Fin janvier, s’est tenu la Conférence régionale de l’économie sociale et solidaire en Bourgogne-Franche-Comté. Parmi les ateliers qui ont ponctué cet événement, l’un était consacré à l’envie de consommer local. Un thème illustré par l’action de l’association de la Ferme de Barboulotte, en Côte-d’Or.

Agriculture et économie sociale et solidaire (ESS) peuvent aller de pair. L’association de la Ferme de Barboulotte, en Côte-d’Or, le prouve, depuis sa création, en 2020. La structure était invitée à présenter ses actions et son fonctionnement, dans le cadre de la Conférence régionale de l’ESS, organisée en visioconférence le 20 janvier. Cette présentation a eu lieu au sein d’un atelier consacré à l’envie de consommer local. Il s’agissait, pour les participants, de comprendre en quoi cette envie, mise en relief à l’occasion de la crise sanitaire, peut constituer un levier de créations d’activités et d’emplois pour l’ESS. La Ferme de Barboulotte, dont le siège est à La Motte-Ternant, près de Saulieu, est présidée par Christophe Bonnot. C’est à la fois une exploitation maraîchère biologique, un chantier d’insertion professionnelle et un restaurant d’application, le « Ptiot zinc », à Saulieu. C’est lors du premier confinement, en mars 2020, que Christophe Bonnot a constaté la forte hausse des fruits et légumes dans les grandes surfaces. Il a considéré qu’il y avait peut-être quelque chose à faire face à ce constat, permettant à la fois de consommer local et de créer de l’activité économique sur ce territoire morvandiau. Il a consulté les animateurs de différents Projet alimentaires territoriaux (PAT) afin d’y puiser de l’inspiration et des pistes de travail. L’association a permis la création de deux entreprises : Bâtiment BEB, et un laboratoire de transformation de légumes.
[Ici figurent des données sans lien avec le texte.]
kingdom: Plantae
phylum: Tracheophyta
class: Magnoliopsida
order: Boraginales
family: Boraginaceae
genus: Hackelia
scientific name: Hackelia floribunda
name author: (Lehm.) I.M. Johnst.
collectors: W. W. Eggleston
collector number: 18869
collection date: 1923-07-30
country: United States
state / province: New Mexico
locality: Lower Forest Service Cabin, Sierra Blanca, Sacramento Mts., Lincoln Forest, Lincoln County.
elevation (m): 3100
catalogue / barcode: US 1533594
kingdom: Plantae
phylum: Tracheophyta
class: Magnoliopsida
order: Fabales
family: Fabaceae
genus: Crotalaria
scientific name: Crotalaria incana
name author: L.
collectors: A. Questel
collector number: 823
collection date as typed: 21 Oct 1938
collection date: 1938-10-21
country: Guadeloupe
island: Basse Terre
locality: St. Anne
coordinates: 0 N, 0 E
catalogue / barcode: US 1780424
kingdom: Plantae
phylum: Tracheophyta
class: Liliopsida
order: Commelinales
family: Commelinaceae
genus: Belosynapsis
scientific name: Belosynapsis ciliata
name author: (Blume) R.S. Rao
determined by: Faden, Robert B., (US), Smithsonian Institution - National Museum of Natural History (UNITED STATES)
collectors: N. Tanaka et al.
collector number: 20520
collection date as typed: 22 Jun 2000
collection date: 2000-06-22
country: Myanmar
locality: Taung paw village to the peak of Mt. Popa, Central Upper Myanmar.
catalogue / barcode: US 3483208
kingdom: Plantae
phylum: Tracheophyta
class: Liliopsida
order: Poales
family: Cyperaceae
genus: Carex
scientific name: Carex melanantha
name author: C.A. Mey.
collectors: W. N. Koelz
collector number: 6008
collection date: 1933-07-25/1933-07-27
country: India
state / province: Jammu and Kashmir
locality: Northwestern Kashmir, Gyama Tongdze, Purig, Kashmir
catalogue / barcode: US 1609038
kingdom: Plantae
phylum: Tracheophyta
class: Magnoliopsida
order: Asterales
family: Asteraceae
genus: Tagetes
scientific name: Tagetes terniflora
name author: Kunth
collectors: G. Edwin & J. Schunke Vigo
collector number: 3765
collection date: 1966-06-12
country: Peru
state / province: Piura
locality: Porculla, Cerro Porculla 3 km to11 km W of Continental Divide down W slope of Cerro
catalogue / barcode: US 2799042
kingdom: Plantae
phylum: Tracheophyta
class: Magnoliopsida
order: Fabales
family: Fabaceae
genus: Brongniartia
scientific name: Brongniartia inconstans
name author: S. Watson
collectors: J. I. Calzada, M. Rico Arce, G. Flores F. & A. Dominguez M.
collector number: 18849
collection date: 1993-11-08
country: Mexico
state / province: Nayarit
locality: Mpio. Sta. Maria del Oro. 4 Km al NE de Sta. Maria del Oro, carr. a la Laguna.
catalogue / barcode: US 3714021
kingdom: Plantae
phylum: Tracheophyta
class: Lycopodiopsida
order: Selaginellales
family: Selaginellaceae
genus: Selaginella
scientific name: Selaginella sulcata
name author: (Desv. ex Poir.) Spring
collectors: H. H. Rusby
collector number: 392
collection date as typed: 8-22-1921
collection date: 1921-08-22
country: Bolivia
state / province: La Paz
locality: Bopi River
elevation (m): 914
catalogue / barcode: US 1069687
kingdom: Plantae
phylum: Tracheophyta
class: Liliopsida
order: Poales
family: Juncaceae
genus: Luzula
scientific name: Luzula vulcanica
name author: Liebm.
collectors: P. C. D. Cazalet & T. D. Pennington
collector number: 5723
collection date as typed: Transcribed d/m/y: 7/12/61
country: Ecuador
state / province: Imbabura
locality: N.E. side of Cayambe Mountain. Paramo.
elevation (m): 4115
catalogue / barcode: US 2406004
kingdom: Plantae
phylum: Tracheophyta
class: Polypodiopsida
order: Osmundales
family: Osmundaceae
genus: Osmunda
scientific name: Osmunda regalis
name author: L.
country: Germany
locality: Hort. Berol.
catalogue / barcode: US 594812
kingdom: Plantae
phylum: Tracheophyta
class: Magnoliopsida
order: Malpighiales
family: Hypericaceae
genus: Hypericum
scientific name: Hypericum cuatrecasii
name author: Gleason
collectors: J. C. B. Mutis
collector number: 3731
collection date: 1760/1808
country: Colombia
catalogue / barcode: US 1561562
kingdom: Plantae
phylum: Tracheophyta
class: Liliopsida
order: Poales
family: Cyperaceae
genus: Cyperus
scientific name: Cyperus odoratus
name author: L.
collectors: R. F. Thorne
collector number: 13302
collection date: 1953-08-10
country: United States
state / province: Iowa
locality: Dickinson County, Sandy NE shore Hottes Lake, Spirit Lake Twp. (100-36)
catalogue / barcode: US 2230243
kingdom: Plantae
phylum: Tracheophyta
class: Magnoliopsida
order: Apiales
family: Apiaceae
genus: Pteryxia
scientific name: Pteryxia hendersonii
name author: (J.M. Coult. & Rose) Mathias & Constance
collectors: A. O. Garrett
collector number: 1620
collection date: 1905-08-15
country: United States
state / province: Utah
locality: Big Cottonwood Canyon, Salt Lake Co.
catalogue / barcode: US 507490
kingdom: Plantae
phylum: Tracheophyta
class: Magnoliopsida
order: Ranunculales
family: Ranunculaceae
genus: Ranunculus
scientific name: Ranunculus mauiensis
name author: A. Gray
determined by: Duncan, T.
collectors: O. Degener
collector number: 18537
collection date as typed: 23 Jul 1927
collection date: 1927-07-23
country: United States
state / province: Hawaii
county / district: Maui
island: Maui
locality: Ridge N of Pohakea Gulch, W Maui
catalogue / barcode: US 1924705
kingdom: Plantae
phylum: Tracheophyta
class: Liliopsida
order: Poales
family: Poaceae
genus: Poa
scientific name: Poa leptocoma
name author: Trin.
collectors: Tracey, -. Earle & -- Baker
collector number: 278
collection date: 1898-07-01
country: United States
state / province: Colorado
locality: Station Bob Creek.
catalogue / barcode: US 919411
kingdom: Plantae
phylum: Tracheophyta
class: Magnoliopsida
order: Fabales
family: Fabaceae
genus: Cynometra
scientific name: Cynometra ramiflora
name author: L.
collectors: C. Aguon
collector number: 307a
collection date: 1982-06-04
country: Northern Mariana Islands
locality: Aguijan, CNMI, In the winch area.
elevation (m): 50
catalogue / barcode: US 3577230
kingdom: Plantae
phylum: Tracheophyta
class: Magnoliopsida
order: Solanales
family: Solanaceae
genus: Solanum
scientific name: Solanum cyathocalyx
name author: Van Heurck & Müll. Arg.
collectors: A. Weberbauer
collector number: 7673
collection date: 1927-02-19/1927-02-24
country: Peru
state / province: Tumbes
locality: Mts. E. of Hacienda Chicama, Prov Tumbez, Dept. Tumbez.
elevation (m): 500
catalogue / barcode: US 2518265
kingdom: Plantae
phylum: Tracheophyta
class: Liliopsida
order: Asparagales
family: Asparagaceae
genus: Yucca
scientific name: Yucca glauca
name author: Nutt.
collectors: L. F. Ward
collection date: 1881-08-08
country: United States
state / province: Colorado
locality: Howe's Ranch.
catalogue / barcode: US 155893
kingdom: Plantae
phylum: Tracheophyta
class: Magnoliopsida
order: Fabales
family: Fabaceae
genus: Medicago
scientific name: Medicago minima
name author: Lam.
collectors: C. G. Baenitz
Une vraie dynamique de territoire

En avril dernier, l’association a bénéficié d’une parcelle de 4,5 hectares mise à disposition par un agriculteur et a pu commencer à cultiver ses légumes. Aujourd’hui, cette activité s’étend sur près de 7 hectares. « Près de 12 équivalents temps plein ont été créés et la structure emploie six salariés permanents » précise Christophe Bonnot. Selon Franck Debeaupuis, le vice-président de la communauté de communes des Terres d’Auxois, l’activité de la Ferme Barboulotte a permis un retour à l’emploi de quatre personnes qui sont passées par le processus d’insertion mis en place par l’association. Pour Martine Eap, maire de Précy-sous-Thil « l’action mise en place par l’association a permis de redonner au public concerné une certaine fierté d’appartenir à ce territoire. La vente des légumes produits sur les marchés contribue à recréer du lien social ». La Barboulotte a bénéficié du soutien du plan France relance, ce qui lui a permis d’acquérir un minibus pour transporter les personnes en insertions sur les chantiers. La Barboulotte peut revendiquer un sujet légitime de fierté : certains des légumes produits sont achetés par le restaurant Loiseau, à Saulieu. L’avenir est aussi riche en projets : une boulangerie pour alimenter en pain de qualité les restaurations collectives du secteur, et le montage d’une usine de transformation de chanvre, en partenariat avec Dijon Céréales. Il se pourrait même qu’une culture de thé soit lancée prochainement. À suivre donc.